What is required: In the text on protein A columns, for which condition did the United States Food and Drug Administration approve the protein A-silica column?

Document excerpt:
════════════════
THE USE OF PROTEIN-A COLUMNS IN THE TREATMENT OF CANCER AND ALLIED DISEASES

The staphylococcal cell-wall protein known as protein A has been explored as a therapeutic modality in the treatment of cancer and allied diseases. Protein A binds the Fc fragment of IgG 1, 2 and 4, and preferentially binds to IgG incorporated into immune complexes. Early investigators focused on the immune-suppressive effects of immune complexes in cancer and, based on in vitro experiments, postulated that clearance of immune complexes in vivo would permit effective immune clearance of cancer cells. A large clinical trial of the perfusion of cancer patient plasma over protein A was subsequently undertaken. Results were generally disappointing, with no complete remissions and overall response rates of 22%. Response rates for Kaposi's sarcoma (39%) and breast adenocarcinoma (26%) were somewhat encouraging, and further clinical trials in these disorders are ongoing. More impressive have been the responses to protein A perfusion in immune thrombocytopenia and hemolytic-uremic syndrome. Using a protein A-silica device, Snyder et al. reported responses in 42% of immune thrombocytopenia patients, with mean increases in platelet count from 27 x 10(9)/l to 120 x 10(9)/l. On the basis of these results, the protein A-silica column was approved by the United States Food and Drug Administration for treatment of immune thrombocytopenia. Equally encouraging are reports of an overall 59% response rate in cancer chemotherapy-related hemolytic-uremic syndrome. Reported toxicities include fever, chills, hypotension, dyspnea and musculoskeletal pain. With rare exceptions, these reactions are easily treated and do not result in cessation of therapy. Unfortunately, the mechanism of action of plasma perfusion over protein A is very unclear. The best available evidence would point to an immunomodulatory role, manifested by stimulation of an anti-idiotype response in immune thrombocytopenia. A better understanding of how protein A immunoadsorption alters the immune response will be necessary to permit optimum use of this therapy.
════════════════
Stored data entries
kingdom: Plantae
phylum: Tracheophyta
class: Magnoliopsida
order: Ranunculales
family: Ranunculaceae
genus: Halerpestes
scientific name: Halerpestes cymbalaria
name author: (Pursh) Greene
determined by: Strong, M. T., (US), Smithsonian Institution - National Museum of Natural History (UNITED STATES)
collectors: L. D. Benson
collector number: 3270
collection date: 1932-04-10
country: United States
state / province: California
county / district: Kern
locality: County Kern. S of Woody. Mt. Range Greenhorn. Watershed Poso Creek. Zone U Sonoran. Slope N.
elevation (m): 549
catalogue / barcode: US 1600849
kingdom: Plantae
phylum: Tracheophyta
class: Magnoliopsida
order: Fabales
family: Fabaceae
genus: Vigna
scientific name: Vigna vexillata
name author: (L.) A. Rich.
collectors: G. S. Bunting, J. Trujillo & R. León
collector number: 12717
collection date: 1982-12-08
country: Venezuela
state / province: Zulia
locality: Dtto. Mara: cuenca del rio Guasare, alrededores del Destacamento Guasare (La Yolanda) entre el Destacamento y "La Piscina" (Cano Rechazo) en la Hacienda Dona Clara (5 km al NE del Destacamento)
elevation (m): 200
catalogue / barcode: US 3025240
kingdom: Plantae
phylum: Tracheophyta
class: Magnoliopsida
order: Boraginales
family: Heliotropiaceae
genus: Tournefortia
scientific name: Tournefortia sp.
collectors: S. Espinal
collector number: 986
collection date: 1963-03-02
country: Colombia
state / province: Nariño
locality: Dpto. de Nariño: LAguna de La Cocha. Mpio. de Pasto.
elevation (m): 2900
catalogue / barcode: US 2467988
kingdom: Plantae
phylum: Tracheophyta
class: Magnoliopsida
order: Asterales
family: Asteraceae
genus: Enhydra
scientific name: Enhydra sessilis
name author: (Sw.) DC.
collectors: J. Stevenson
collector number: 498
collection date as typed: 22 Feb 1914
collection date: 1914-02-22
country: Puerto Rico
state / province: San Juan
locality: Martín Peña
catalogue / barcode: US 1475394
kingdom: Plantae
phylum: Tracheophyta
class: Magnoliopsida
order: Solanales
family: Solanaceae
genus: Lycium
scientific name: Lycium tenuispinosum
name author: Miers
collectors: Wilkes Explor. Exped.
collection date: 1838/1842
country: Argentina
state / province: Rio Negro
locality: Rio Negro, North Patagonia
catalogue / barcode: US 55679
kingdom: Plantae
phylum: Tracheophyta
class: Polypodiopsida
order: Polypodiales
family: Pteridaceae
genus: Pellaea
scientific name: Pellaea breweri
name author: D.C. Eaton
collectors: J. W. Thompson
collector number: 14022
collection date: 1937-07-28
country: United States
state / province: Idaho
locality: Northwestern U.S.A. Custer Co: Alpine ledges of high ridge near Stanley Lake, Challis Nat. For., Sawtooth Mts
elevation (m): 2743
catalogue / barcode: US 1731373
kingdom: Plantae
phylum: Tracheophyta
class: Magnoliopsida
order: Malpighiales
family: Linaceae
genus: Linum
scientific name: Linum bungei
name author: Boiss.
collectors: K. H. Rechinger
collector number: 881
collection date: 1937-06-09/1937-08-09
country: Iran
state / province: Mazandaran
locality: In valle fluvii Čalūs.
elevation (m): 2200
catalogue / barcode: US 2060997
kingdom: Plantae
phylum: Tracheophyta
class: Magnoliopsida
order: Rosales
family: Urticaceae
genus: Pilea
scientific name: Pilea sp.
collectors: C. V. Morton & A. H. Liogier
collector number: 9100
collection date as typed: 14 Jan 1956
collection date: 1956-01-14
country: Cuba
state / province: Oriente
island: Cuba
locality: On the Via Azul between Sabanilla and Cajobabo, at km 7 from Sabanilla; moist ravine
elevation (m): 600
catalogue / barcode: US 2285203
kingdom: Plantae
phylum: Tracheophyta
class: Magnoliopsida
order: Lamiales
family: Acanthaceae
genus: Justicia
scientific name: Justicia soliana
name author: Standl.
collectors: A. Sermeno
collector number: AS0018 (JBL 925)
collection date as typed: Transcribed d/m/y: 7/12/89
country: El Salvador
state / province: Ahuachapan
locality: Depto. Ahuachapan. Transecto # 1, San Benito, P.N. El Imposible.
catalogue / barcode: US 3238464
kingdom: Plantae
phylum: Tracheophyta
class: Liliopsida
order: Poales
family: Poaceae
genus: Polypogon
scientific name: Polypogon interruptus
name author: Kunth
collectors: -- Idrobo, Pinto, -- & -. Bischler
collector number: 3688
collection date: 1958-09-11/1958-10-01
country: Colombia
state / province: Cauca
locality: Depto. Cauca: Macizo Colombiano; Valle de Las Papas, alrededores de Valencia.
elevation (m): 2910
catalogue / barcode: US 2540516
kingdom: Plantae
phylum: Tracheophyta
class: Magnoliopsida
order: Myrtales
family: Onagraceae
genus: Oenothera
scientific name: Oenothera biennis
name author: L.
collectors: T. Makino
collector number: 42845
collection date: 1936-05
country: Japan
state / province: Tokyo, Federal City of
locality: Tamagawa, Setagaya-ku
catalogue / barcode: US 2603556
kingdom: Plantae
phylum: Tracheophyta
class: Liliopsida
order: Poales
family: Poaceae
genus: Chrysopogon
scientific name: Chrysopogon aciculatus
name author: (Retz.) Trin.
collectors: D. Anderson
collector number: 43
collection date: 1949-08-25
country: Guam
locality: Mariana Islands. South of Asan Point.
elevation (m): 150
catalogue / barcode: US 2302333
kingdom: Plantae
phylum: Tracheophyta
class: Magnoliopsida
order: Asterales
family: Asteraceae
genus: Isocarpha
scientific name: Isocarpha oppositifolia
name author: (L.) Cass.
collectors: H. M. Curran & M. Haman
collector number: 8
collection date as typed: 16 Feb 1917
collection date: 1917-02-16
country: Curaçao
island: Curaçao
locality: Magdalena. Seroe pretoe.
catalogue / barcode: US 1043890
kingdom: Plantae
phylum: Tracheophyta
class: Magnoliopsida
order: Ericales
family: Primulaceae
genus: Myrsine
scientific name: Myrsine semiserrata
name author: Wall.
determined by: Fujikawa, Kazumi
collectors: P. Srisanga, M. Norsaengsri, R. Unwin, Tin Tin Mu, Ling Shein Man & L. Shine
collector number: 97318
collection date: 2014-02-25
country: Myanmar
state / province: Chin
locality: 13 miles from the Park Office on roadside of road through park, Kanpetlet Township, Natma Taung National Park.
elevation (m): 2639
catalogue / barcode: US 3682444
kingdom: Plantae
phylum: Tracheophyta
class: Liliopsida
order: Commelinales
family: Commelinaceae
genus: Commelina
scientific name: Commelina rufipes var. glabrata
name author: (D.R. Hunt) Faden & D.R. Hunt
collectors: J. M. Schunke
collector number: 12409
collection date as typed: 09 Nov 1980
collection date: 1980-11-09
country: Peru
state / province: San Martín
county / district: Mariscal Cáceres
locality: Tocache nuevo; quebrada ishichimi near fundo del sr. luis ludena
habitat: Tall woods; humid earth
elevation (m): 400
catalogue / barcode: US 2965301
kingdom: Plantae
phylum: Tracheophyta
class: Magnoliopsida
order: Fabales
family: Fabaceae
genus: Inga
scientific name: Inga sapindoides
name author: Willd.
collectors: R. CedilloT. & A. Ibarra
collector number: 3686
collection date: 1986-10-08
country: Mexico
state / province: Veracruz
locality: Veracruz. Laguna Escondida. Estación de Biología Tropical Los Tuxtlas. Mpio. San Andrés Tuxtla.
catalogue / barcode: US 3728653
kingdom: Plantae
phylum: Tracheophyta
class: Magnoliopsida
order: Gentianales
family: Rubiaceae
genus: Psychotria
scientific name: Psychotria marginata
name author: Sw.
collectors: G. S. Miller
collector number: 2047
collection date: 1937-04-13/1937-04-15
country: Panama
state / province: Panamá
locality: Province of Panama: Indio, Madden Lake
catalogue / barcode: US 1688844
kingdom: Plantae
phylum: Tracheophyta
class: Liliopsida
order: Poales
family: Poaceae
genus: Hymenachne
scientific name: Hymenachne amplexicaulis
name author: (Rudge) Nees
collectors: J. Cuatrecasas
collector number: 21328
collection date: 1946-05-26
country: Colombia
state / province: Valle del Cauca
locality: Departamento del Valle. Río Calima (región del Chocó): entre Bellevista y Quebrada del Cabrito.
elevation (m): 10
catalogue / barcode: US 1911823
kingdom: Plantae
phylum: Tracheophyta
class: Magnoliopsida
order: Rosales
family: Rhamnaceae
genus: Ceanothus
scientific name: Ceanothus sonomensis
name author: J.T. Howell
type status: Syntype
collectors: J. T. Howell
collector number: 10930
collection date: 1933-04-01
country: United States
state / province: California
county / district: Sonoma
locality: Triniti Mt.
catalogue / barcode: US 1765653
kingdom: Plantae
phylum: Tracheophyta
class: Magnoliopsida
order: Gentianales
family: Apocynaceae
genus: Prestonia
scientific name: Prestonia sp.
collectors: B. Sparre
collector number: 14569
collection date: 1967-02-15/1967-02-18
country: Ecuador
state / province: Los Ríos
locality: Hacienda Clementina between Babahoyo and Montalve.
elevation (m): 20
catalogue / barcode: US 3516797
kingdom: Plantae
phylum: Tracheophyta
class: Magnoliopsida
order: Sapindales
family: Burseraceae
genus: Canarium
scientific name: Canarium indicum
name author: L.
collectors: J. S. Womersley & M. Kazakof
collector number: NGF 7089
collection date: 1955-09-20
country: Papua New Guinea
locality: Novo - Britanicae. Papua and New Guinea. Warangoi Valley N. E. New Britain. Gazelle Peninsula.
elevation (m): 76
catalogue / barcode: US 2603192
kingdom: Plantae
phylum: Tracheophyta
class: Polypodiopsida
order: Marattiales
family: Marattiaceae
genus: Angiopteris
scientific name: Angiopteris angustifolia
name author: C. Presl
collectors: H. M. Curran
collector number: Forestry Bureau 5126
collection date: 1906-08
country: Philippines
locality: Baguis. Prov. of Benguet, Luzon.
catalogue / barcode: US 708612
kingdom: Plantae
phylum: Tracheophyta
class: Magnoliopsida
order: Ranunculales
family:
════════════════
Response below: Immune thrombocytopenia.